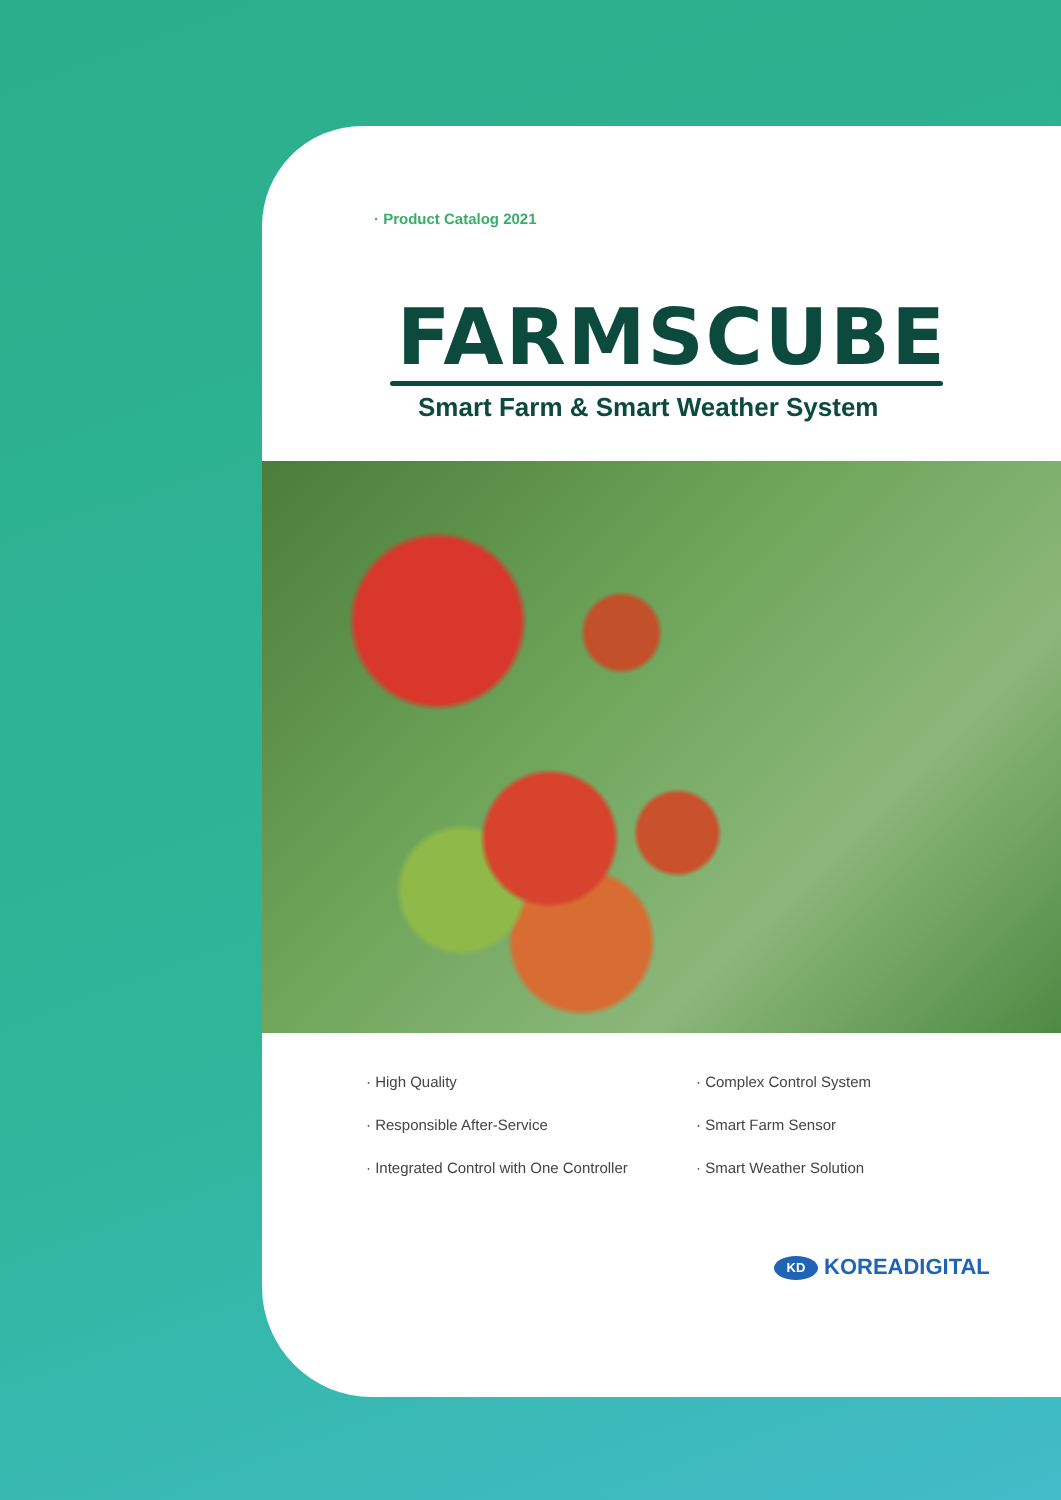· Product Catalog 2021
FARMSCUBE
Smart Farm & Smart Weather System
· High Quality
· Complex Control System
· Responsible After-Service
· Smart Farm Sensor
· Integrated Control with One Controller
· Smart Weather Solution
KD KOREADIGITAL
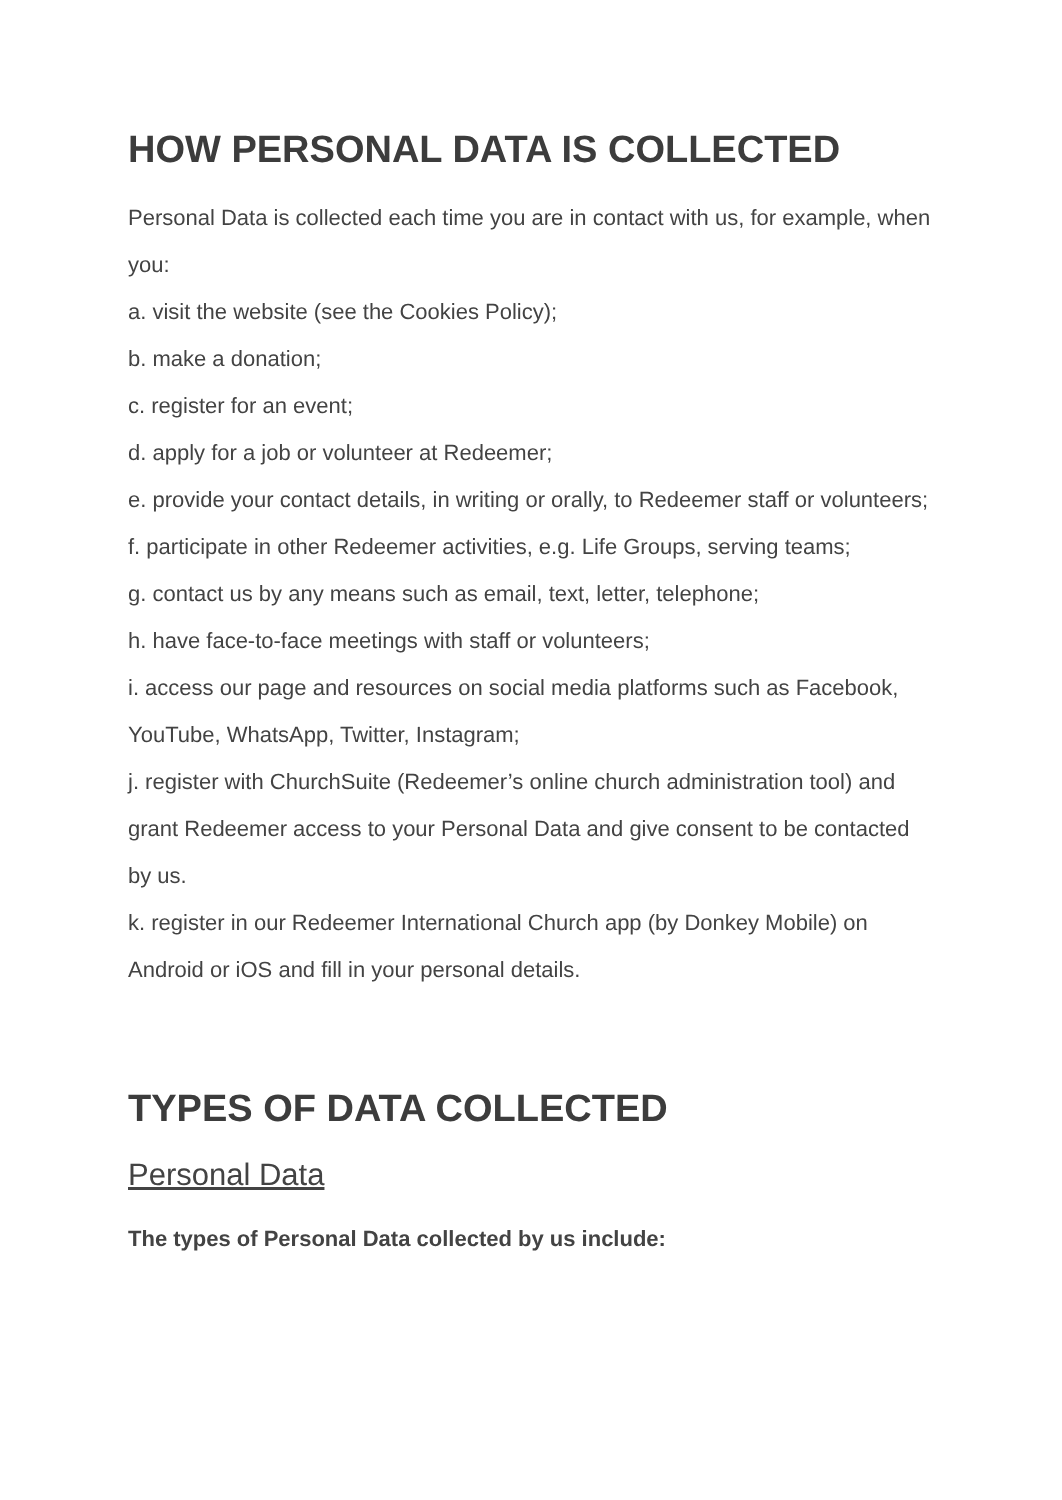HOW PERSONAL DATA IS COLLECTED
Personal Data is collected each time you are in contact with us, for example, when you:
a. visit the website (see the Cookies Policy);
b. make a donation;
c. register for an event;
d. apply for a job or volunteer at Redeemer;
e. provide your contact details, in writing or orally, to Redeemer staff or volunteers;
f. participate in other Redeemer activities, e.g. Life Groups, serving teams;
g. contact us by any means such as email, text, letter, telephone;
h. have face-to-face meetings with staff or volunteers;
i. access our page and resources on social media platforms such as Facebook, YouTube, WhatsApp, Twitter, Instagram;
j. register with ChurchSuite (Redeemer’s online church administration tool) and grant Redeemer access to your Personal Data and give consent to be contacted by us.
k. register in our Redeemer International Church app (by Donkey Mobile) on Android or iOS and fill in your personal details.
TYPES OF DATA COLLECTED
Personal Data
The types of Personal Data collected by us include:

• • • •

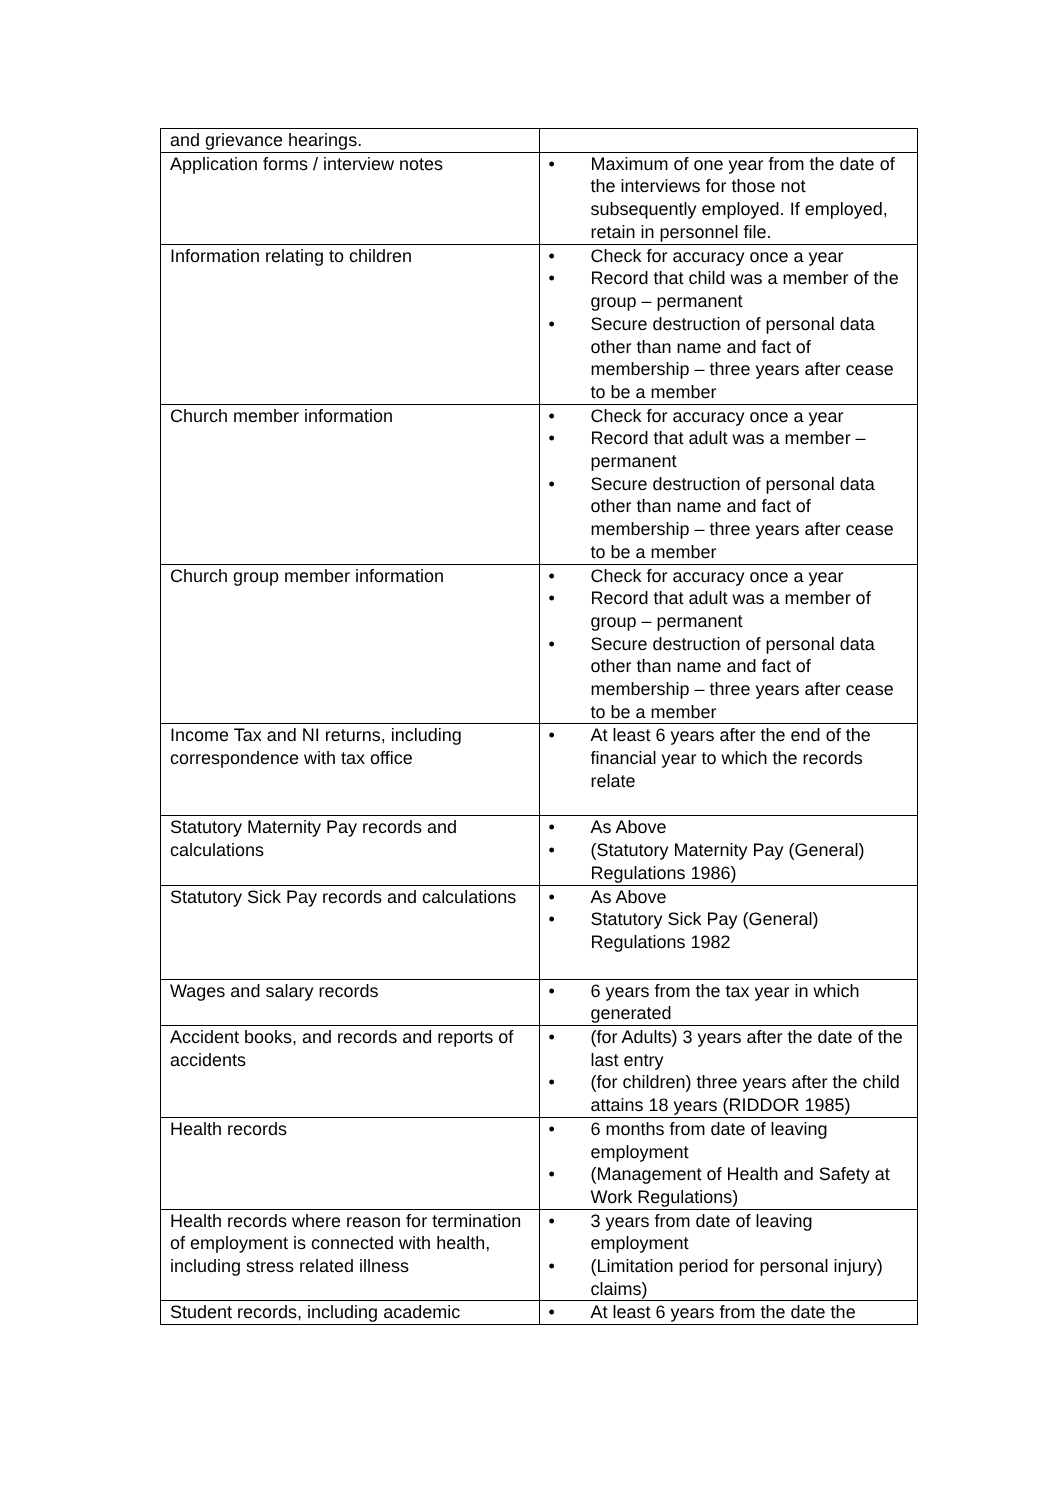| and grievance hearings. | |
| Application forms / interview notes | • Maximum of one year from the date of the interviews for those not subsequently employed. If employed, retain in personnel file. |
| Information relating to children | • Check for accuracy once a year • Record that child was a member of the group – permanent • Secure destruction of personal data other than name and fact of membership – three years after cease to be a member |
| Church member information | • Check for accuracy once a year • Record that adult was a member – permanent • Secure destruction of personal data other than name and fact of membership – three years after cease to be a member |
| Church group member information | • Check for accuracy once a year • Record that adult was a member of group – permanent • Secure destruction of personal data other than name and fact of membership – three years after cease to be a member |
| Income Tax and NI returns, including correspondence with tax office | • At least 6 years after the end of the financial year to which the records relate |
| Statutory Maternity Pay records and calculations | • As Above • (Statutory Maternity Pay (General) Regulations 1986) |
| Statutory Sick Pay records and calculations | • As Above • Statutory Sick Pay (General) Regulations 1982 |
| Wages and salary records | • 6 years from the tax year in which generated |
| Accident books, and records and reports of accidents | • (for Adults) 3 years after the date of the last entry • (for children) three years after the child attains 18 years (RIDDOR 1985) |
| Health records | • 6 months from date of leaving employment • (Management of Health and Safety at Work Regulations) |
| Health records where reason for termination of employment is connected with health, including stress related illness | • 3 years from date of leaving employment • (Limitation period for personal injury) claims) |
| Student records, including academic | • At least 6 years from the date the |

• • • •

#### Assignment:
Copy exactly the lines of the listing above between the one holding "Product Catalog 2021" and the one holding "j. register with", inclusive; omit all pictures.

#### Expected answer:
· Product Catalog 2021
FARMSCUBE
Smart Farm & Smart Weather System
· High Quality
· Complex Control System
· Responsible After-Service
· Smart Farm Sensor
· Integrated Control with One Controller
· Smart Weather Solution
KD KOREADIGITAL
HOW PERSONAL DATA IS COLLECTED
Personal Data is collected each time you are in contact with us, for example, when you:
a. visit the website (see the Cookies Policy);
b. make a donation;
c. register for an event;
d. apply for a job or volunteer at Redeemer;
e. provide your contact details, in writing or orally, to Redeemer staff or volunteers;
f. participate in other Redeemer activities, e.g. Life Groups, serving teams;
g. contact us by any means such as email, text, letter, telephone;
h. have face-to-face meetings with staff or volunteers;
i. access our page and resources on social media platforms such as Facebook, YouTube, WhatsApp, Twitter, Instagram;
j. register with ChurchSuite (Redeemer’s online church administration tool) and grant Redeemer access to your Personal Data and give consent to be contacted by us.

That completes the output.